=== DATA SHOWN ===
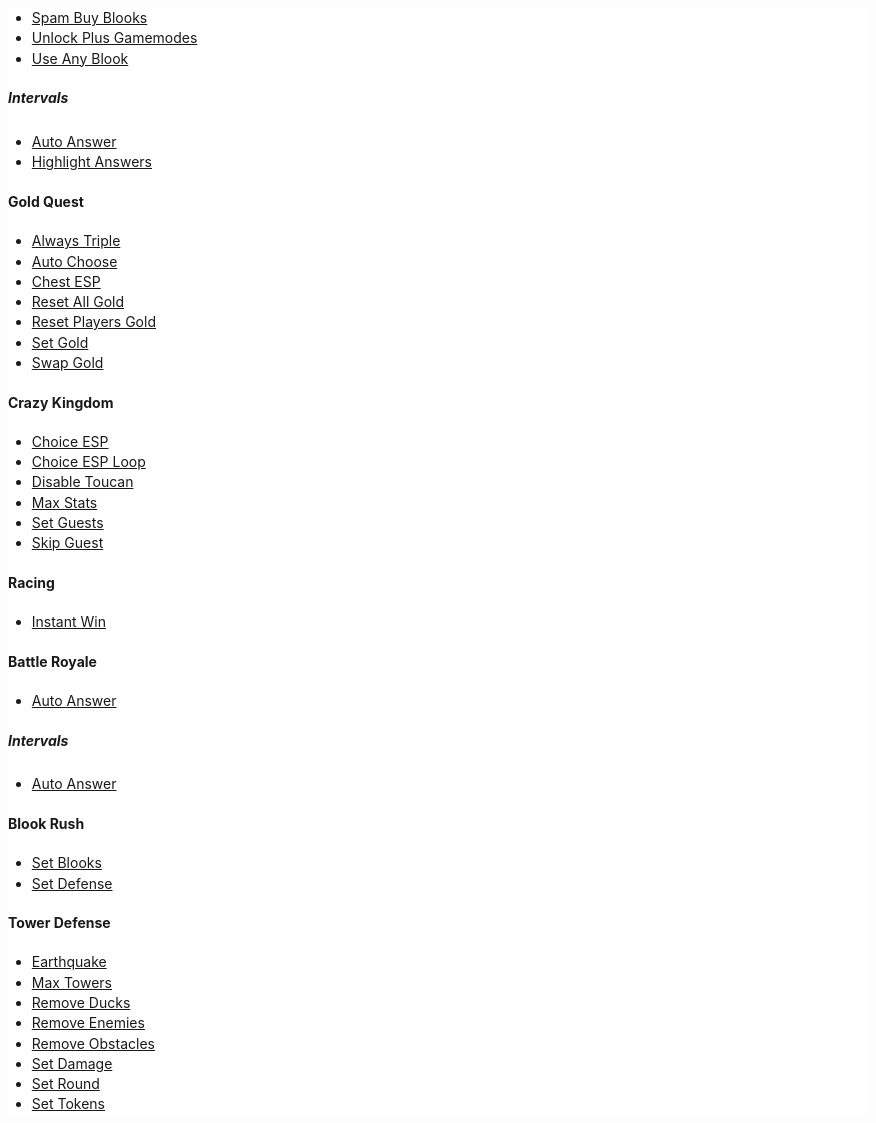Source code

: - [Spam Buy Blooks](cheats/global/spamBuyBlooks.js)
- [Unlock Plus Gamemodes](cheats/global/unlockPlusGamemodes.js)
- [Use Any Blook](cheats/global/useAnyBlook.js)

##### Intervals

- [Auto Answer](cheats/global/intervals/autoAnswer.js)
- [Highlight Answers](cheats/global/intervals/highlightAnswers.js)

#### Gold Quest

- [Always Triple](cheats/gold/alwaysTriple.js)
- [Auto Choose](cheats/gold/autoChoose.js)
- [Chest ESP](cheats/gold/chestESP.js)
- [Reset All Gold](cheats/gold/resetAllGold.js)
- [Reset Players Gold](cheats/gold/resetPlayersGold.js)
- [Set Gold](cheats/gold/setGold.js)
- [Swap Gold](cheats/gold/swapGold.js)

#### Crazy Kingdom

- [Choice ESP](cheats/kingdom/choiceESP.js)
- [Choice ESP Loop](cheats/kingdom/choiceESPLoop.js)
- [Disable Toucan](cheats/kingdom/disableToucan.js)
- [Max Stats](cheats/kingdom/maxStats.js)
- [Set Guests](cheats/kingdom/setGuests.js)
- [Skip Guest](cheats/kingdom/skipGuest.js)

#### Racing

- [Instant Win](cheats/racing/instantWin.js)

#### Battle Royale

- [Auto Answer](cheats/royale/autoAnswer.js)

##### Intervals

- [Auto Answer](cheats/royale/intervals/autoAnswer.js)

#### Blook Rush

- [Set Blooks](cheats/rush/setBlooks.js)
- [Set Defense](cheats/rush/setDefense.js)

#### Tower Defense

- [Earthquake](cheats/tower-defense/earthquake.js)
- [Max Towers](cheats/tower-defense/maxTowers.js)
- [Remove Ducks](cheats/tower-defense/removeDucks.js)
- [Remove Enemies](cheats/tower-defense/removeEnemies.js)
- [Remove Obstacles](cheats/tower-defense/removeObstacles.js)
- [Set Damage](cheats/tower-defense/setDmg.js)
- [Set Round](cheats/tower-defense/setRound.js)
- [Set Tokens](cheats/tower-defense/setTokens.js)
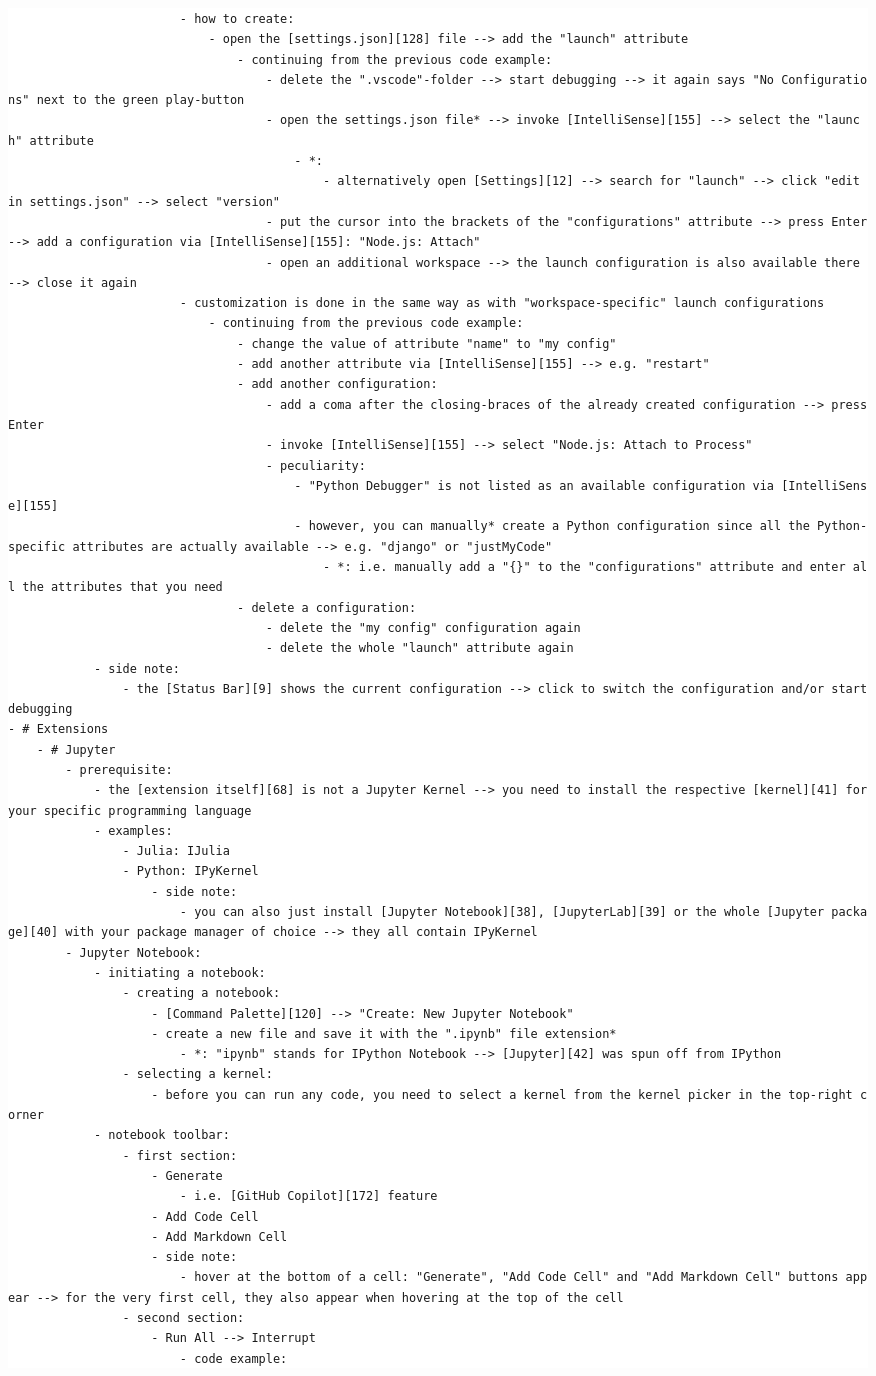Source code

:                            - how to create:
                                - open the [settings.json][128] file --> add the "launch" attribute
                                    - continuing from the previous code example:
                                        - delete the ".vscode"-folder --> start debugging --> it again says "No Configurations" next to the green play-button
                                        - open the settings.json file* --> invoke [IntelliSense][155] --> select the "launch" attribute
                                            - *:
                                                - alternatively open [Settings][12] --> search for "launch" --> click "edit in settings.json" --> select "version"
                                        - put the cursor into the brackets of the "configurations" attribute --> press Enter --> add a configuration via [IntelliSense][155]: "Node.js: Attach"
                                        - open an additional workspace --> the launch configuration is also available there --> close it again
                            - customization is done in the same way as with "workspace-specific" launch configurations
                                - continuing from the previous code example:
                                    - change the value of attribute "name" to "my config"
                                    - add another attribute via [IntelliSense][155] --> e.g. "restart"
                                    - add another configuration:
                                        - add a coma after the closing-braces of the already created configuration --> press Enter
                                        - invoke [IntelliSense][155] --> select "Node.js: Attach to Process"
                                        - peculiarity:
                                            - "Python Debugger" is not listed as an available configuration via [IntelliSense][155]
                                            - however, you can manually* create a Python configuration since all the Python-specific attributes are actually available --> e.g. "django" or "justMyCode"
                                                - *: i.e. manually add a "{}" to the "configurations" attribute and enter all the attributes that you need
                                    - delete a configuration:
                                        - delete the "my config" configuration again
                                        - delete the whole "launch" attribute again
                - side note:
                    - the [Status Bar][9] shows the current configuration --> click to switch the configuration and/or start debugging
    - # Extensions
        - # Jupyter
            - prerequisite:
                - the [extension itself][68] is not a Jupyter Kernel --> you need to install the respective [kernel][41] for your specific programming language
                - examples:
                    - Julia: IJulia
                    - Python: IPyKernel
                        - side note:
                            - you can also just install [Jupyter Notebook][38], [JupyterLab][39] or the whole [Jupyter package][40] with your package manager of choice --> they all contain IPyKernel
            - Jupyter Notebook:
                - initiating a notebook:
                    - creating a notebook:
                        - [Command Palette][120] --> "Create: New Jupyter Notebook"
                        - create a new file and save it with the ".ipynb" file extension*
                            - *: "ipynb" stands for IPython Notebook --> [Jupyter][42] was spun off from IPython
                    - selecting a kernel:
                        - before you can run any code, you need to select a kernel from the kernel picker in the top-right corner
                - notebook toolbar:
                    - first section:
                        - Generate
                            - i.e. [GitHub Copilot][172] feature
                        - Add Code Cell
                        - Add Markdown Cell
                        - side note:
                            - hover at the bottom of a cell: "Generate", "Add Code Cell" and "Add Markdown Cell" buttons appear --> for the very first cell, they also appear when hovering at the top of the cell
                    - second section:
                        - Run All --> Interrupt
                            - code example:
===
**WRITTEN TASK:** List every line in the listing above that contains the word "again".

**OUTPUT FOR THIS TASK:**
                                        - delete the ".vscode"-folder --> start debugging --> it again says "No Configurations" next to the green play-button
                                        - open an additional workspace --> the launch configuration is also available there --> close it again
                                        - delete the "my config" configuration again
                                        - delete the whole "launch" attribute again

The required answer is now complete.